Howard, a ‘pompous’ but ‘good-humoured’ soldier, sat for Stamford on Lord Exeter’s interest and supported Pitt’s administration. He was known as ‘the King’s Long Tail’ or, as Sir Gilbert Elliot put it in 1786, ‘accounted particularly a King’s vote’.1 His first duty in the Parliament of 1790 was to steer through the House the divorce bill of Lord Exeter’s heir, which was accomplished on 6 June 1791. He was listed hostile to the repeal of the Test Act in Scotland that session. On 12 Mar. 1792 he conceded the need for an inquiry into military accounts and arrears at the War Office. He justified war with revolutionary France, 22 Feb. 1793, regretting that ‘the cause of France’ had been supported by some opposition Members. Having served nine campaigns abroad, he was confident that both officers and privates were ‘zealously attached to the constitution’. He was chairman of the committee to regulate canal bills, 1 Mar. 1793, and on 1 May teller for the bill to regulate transfers of canal shares. In his last known speech, a rebuke of John Courtenay for a personal attack on Pitt, he described himself as ‘perhaps the eldest Member of the House’, 17 May 1794.

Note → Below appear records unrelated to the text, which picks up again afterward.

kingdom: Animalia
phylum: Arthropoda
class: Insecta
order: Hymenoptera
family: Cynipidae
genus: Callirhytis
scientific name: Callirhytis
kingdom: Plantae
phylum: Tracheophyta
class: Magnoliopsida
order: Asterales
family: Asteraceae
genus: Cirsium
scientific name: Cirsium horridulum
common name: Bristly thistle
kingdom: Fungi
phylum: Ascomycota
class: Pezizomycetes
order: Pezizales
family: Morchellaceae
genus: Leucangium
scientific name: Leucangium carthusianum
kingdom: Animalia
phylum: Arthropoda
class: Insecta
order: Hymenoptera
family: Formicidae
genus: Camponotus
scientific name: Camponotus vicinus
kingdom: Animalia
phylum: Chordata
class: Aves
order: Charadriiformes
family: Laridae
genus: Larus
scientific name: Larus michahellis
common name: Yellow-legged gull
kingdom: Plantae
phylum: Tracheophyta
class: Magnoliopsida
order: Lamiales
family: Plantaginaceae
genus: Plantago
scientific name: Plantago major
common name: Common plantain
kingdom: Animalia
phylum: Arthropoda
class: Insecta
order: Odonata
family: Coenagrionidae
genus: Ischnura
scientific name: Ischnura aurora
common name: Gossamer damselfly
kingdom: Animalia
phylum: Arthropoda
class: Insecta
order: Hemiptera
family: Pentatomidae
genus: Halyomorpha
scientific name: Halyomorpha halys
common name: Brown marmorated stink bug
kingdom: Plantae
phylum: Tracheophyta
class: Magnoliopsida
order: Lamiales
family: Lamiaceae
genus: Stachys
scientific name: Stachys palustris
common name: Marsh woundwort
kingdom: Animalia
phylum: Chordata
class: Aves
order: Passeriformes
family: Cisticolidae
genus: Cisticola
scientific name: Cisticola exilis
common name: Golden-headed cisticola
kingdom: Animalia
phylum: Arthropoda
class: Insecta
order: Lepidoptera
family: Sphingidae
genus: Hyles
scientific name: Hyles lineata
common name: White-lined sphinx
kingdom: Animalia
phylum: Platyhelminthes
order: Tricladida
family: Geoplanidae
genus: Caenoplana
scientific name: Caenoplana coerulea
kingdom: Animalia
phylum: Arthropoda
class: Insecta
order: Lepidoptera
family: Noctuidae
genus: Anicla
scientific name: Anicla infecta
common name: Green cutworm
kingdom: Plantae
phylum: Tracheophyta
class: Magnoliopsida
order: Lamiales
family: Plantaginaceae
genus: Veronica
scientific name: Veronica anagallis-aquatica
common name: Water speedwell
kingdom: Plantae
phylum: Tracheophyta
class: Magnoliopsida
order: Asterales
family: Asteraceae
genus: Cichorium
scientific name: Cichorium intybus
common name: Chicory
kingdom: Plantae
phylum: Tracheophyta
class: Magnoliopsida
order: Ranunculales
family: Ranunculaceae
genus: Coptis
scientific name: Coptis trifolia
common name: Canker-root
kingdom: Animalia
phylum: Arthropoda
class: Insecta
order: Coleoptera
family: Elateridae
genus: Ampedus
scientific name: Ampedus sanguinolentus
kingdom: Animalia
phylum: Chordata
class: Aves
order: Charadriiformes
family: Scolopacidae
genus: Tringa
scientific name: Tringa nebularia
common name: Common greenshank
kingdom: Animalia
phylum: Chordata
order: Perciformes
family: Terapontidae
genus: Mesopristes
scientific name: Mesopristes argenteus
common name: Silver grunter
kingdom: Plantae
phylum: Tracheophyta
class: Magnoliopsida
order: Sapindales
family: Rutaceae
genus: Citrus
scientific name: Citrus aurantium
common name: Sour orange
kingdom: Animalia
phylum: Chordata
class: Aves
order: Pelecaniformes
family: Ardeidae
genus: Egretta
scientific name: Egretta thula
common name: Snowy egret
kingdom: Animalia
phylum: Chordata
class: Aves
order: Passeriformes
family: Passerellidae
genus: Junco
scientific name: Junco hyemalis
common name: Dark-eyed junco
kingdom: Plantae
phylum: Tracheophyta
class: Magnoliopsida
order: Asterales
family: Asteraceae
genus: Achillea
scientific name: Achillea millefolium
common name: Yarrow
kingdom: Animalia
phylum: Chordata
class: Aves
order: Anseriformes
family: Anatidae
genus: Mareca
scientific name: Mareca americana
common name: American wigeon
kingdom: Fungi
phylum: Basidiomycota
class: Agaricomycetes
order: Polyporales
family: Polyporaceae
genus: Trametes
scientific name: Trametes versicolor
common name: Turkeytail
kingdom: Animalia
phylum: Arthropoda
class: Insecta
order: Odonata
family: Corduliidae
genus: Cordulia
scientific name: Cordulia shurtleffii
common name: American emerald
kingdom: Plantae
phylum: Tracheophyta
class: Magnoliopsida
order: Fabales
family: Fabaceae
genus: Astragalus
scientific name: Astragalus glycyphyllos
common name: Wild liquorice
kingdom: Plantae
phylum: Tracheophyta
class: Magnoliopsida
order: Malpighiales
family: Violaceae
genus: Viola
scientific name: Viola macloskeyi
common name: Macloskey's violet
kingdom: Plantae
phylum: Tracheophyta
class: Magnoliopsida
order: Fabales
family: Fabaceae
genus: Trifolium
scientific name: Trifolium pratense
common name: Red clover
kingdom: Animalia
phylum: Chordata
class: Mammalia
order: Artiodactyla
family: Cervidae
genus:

Ten years before he had applied to Pitt for the government of Plymouth. He now obtained that of Jersey. He was taken ill, 15 Nov. 1795, and wrote to Pitt to apologize for absence from the House.2 On 24 Nov. he was a defaulter. He died 16 July 1796, before he could take his seat in the new Parliament.